When I had my engine (serial #12354317) rebuilt recently, I had the rebuilder save the crankshaft hoping that it my be one of the EE variety. By the attached pics, it's obviously one of the straight side throws variety but no sign of EE stamps anywhere. The only markings on it are the Ford and Transue&Williams logos with "U" stamp. There has been some grinding here and there by the looks of the metal discoloring close to the bearing journals. The rod and main bearing journals measure out at 1.248, with at most .0005 out of round. EXCEPT the 3rd main which measures 1.39 (no out of round). The scoring on the journals is minimal and only can be felt by running your fingernail along them.
It passed the 'ring test' well, and I am wondering if it is worth having it magnafluxed and the journals cleaned up in the event my current T attracts a "mate" in the future. Also given the accumulated crud on the most all the engine parts and dustguards, with the exception of the pan inspection cover and the head, I am wondering if this is the original crankshaft or had been replaced?
Are you sure the third main is .152 bigger?
Don't know about the 1.39? Otherwise polish up all the journals and use.
You probably mean 1.239. Sure its worth saving.
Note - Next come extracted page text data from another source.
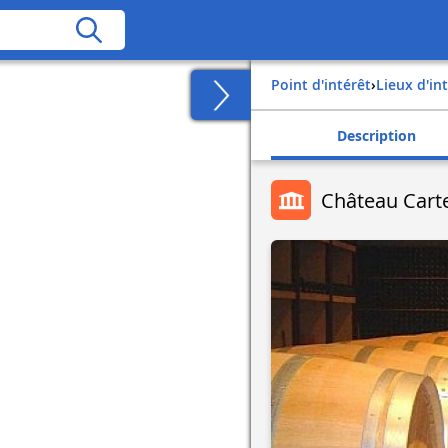
Point d'intérêt
›
Lieux d'in
Description
Château Cart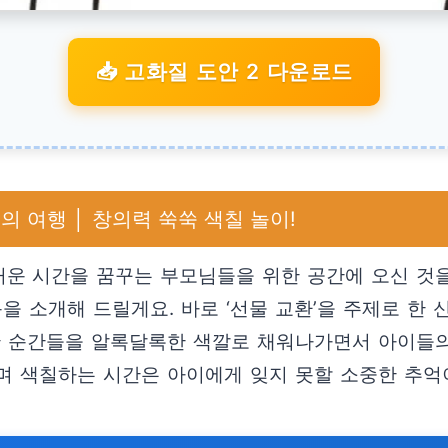
📥 고화질 도안 2 다운로드
의 여행 │ 창의력 쑥쑥 색칠 놀이!
운 시간을 꿈꾸는 부모님들을 위한 공간에 오신 것
을 소개해 드릴게요. 바로 ‘선물 교환’을 주제로 한
한 순간들을 알록달록한 색깔로 채워나가면서 아이들의
며 색칠하는 시간은 아이에게 잊지 못할 소중한 추억이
Mains are typically rebabbited and bored to match each journal. The rod journals are very good. If it isn't cracked, its a good one.
Correction: 1.239 on the third main journal. Thanks, John.
Get it cracked checked, a ring test is like kicking a tire to see if a car burns oil!
I wouldn't throw it out even if was broken in half. The rear main and flange makes a good small face plate and the rest makes good stock for dies and tooling. It even makes good forge/furnace stock. But I'm a scrounger.
Your engine is an early '26, made in september 1925. It's very likely the crank is original to the engine, it looks like what's in most engines made from the spring of '24 through 1926. EE cranks were made later on, found most often in '27 engines. Being a straight side throw crank it's better than most diamond throw, one design improvement compared to the earlier type is larger radii at the rod journals (1/8", was 1/16" on older cranks).
If you find it crack free after magnafluxing, be sure the crank grinder indexes on the flywheel flange when setting it up to grind the third main - the flywheel and trans must run straight and true in relation to the mains.
But if the third main is nice and smooth, perhaps it was ground some time in the past and the block was repoured? Maybe new babbitt can be custom fit to the crank, no point in grinding off more than necessary of an already undersized crank
Model T cranks aren't beefy enough to withstand metal fatigue forever.. most will crack eventually, but hopefully not in our lifetime ;)
Roger, thanks for the info. I replaced this crank with a SCAT counter-balanced variety. So, with this engine, I am not worried about metal fatigue affecting it in my life-time...or a couple others for that matter. I don't know if these early straight sided cranks have the same reputation for toughness compared to the EE variety. If it isn't as serviceable as the EE cranks, I would probably keep in my parts pile if someone else who can't afford a new one might need it.
Guys if you need to get a crank built up Homer Bracket use to do mine. I don't know if he is still around or the name of the company or where it use to be. South Carolina seems familiar to my mind. ??? I cannot remember things like I use to any more it seems. (?) But he submerged welded several of mine. Straightened them and you told him what to make it to (O.D.) after you had line bored (cleaned) good old original babbit still left in the block. I have had him make a few that were .003+ and .005+ years ago. So you COULD find an oversized shaft in one of your engines depending on who did it. Jess Bonar put me onto him in the mid 70's.
Joe in Mo.
joseph brings up a good point. the crank shop near me does nice work on t's and a's, and they also spray weld up bad cranks. not sure what it cost, but whats the viewpoint here as to if it makes a crank more brittle, or other bad effects from the weld
Thanks for all the feedback. Right now I probably need to spend a few bucks and get it magnafluxed for cracks, then make a decision if I want to have it cleaned up right away or store it for the future and do it when needed.
Looks like normal wear to me after almost 100 years.
I would recommend you magnaflux it and then straighten and grind it.
Not everyone can afford a new crank.